But clinical conditions such as recurrent mood disorders can be potentiated or exacerbated by injury. These are collateral damages.
A patient assaulted at work may suddenly have to appear for legal proceedings against his/her assailant. While the assault itself is no longer a cause of psychological dysfunction, the court appearance is anxiety-provoking and can be a new source of impairment.
An injury may also involve the collateral damages of legal culpability (for example, an MVA in which another individual, even a coworker, is injured or killed). While the patient’s physical complaints and psychological symptoms may have subsided, the legal arraignment and charges produce great agitation to patient and family.
Since care is only authorized for those psychological complaints that arise naturally and unavoidably from injury, a more complex issue occurs when the patient individual is authorized for psychological care, but now this work-related accident involves legal, family and interpersonal aftermath.

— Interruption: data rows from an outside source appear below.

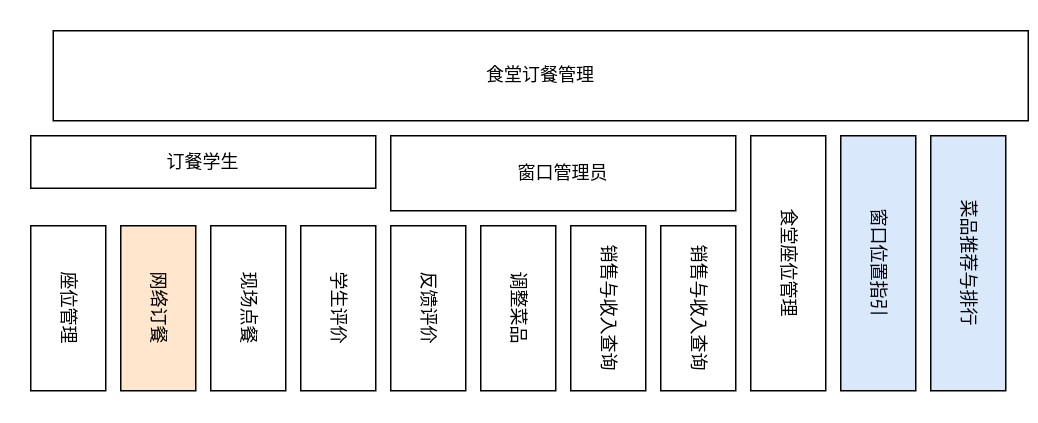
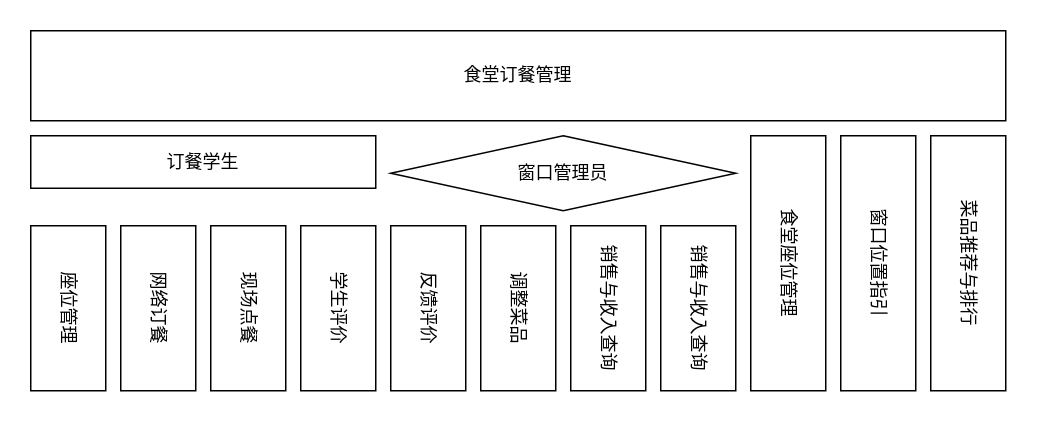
  <mxCell id="0" />
  <mxCell id="1" parent="0" />
- <mxCell id="2" value="食堂订餐管理" style="rounded=0;whiteSpace=wrap;html=1;" vertex="1" parent="1"><mxGeometry x="35" y="20" width="650" height="60" as="geometry" /></mxCell>
+ <mxCell id="2" value="食堂订餐管理" style="rounded=0;whiteSpace=wrap;html=1;" vertex="1" parent="1"><mxGeometry x="20" y="20" width="650" height="60" as="geometry" /></mxCell>
  <mxCell id="3" value="座位管理" style="rounded=0;whiteSpace=wrap;html=1;horizontal=0;rotation=-180;" vertex="1" parent="1"><mxGeometry x="20" y="150" width="50" height="110" as="geometry" /></mxCell>
  <mxCell id="4" value="订餐学生" style="rounded=0;whiteSpace=wrap;html=1;" vertex="1" parent="1"><mxGeometry x="20" y="90" width="230" height="35" as="geometry" /></mxCell>
- <mxCell id="5" value="窗口管理员" style="rounded=0;whiteSpace=wrap;html=1;" vertex="1" parent="1"><mxGeometry x="260" y="90" width="230" height="50" as="geometry" /></mxCell>
- <mxCell id="6" value="网络订餐" style="rounded=0;whiteSpace=wrap;html=1;horizontal=0;rotation=-180;fillColor=#ffe6cc;" vertex="1" parent="1"><mxGeometry x="80" y="150" width="50" height="110" as="geometry" /></mxCell>
+ <mxCell id="5" value="窗口管理员" style="rhombus;whiteSpace=wrap;html=1;" vertex="1" parent="1"><mxGeometry x="260" y="90" width="230" height="50" as="geometry" /></mxCell>
+ <mxCell id="6" value="网络订餐" style="rounded=0;whiteSpace=wrap;html=1;horizontal=0;rotation=-180;" vertex="1" parent="1"><mxGeometry x="80" y="150" width="50" height="110" as="geometry" /></mxCell>
  <mxCell id="7" value="现场点餐" style="rounded=0;whiteSpace=wrap;html=1;horizontal=0;rotation=-180;" vertex="1" parent="1"><mxGeometry x="140" y="150" width="50" height="110" as="geometry" /></mxCell>
  <mxCell id="8" value="反馈评价" style="rounded=0;whiteSpace=wrap;html=1;horizontal=0;rotation=-180;" vertex="1" parent="1"><mxGeometry x="260" y="150" width="50" height="110" as="geometry" /></mxCell>
  <mxCell id="9" value="调整菜品" style="rounded=0;whiteSpace=wrap;html=1;horizontal=0;rotation=-180;" vertex="1" parent="1"><mxGeometry x="320" y="150" width="50" height="110" as="geometry" /></mxCell>
  <mxCell id="10" value="销售与收入查询" style="rounded=0;whiteSpace=wrap;html=1;horizontal=0;rotation=-180;" vertex="1" parent="1"><mxGeometry x="380" y="150" width="50" height="110" as="geometry" /></mxCell>
  <mxCell id="11" value="销售与收入查询" style="rounded=0;whiteSpace=wrap;html=1;horizontal=0;rotation=-180;" vertex="1" parent="1"><mxGeometry x="440" y="150" width="50" height="110" as="geometry" /></mxCell>
  <mxCell id="12" value="食堂座位管理" style="rounded=0;whiteSpace=wrap;html=1;horizontal=0;rotation=-180;" vertex="1" parent="1"><mxGeometry x="500" y="90" width="50" height="170" as="geometry" /></mxCell>
- <mxCell id="13" value="窗口位置指引" style="rounded=0;whiteSpace=wrap;html=1;horizontal=0;rotation=-180;fillColor=#dae8fc;" vertex="1" parent="1"><mxGeometry x="560" y="90" width="50" height="170" as="geometry" /></mxCell>
- <mxCell id="14" value="菜品推荐与排行" style="rounded=0;whiteSpace=wrap;html=1;horizontal=0;rotation=-180;fillColor=#dae8fc;" vertex="1" parent="1"><mxGeometry x="620" y="90" width="50" height="170" as="geometry" /></mxCell>
+ <mxCell id="13" value="窗口位置指引" style="rounded=0;whiteSpace=wrap;html=1;horizontal=0;rotation=-180;" vertex="1" parent="1"><mxGeometry x="560" y="90" width="50" height="170" as="geometry" /></mxCell>
+ <mxCell id="14" value="菜品推荐与排行" style="rounded=0;whiteSpace=wrap;html=1;horizontal=0;rotation=-180;" vertex="1" parent="1"><mxGeometry x="620" y="90" width="50" height="170" as="geometry" /></mxCell>
  <mxCell id="15" value="学生评价" style="rounded=0;whiteSpace=wrap;html=1;horizontal=0;rotation=-180;" vertex="1" parent="1"><mxGeometry x="200" y="150" width="50" height="110" as="geometry" /></mxCell>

In this case, we have variability in what the insurer is willing to address/fund. Clearly, a patient facing arraignment on criminal charges may be too agitated/worried/preoccupied to function effectively in the workplace, especially when the work could involve risk to other workers. Depressed and anxious workers are distractible, inattentive and forgetful. Judgment and reasoning may be impaired.
Therefore, we have a patient that could return to work as far as the work-related injury, but the patient feels s/he cannot return to work in the face of new legal burdens. This must be taken into consideration when seeking MMI release of a patient facing potential civil and criminal charges.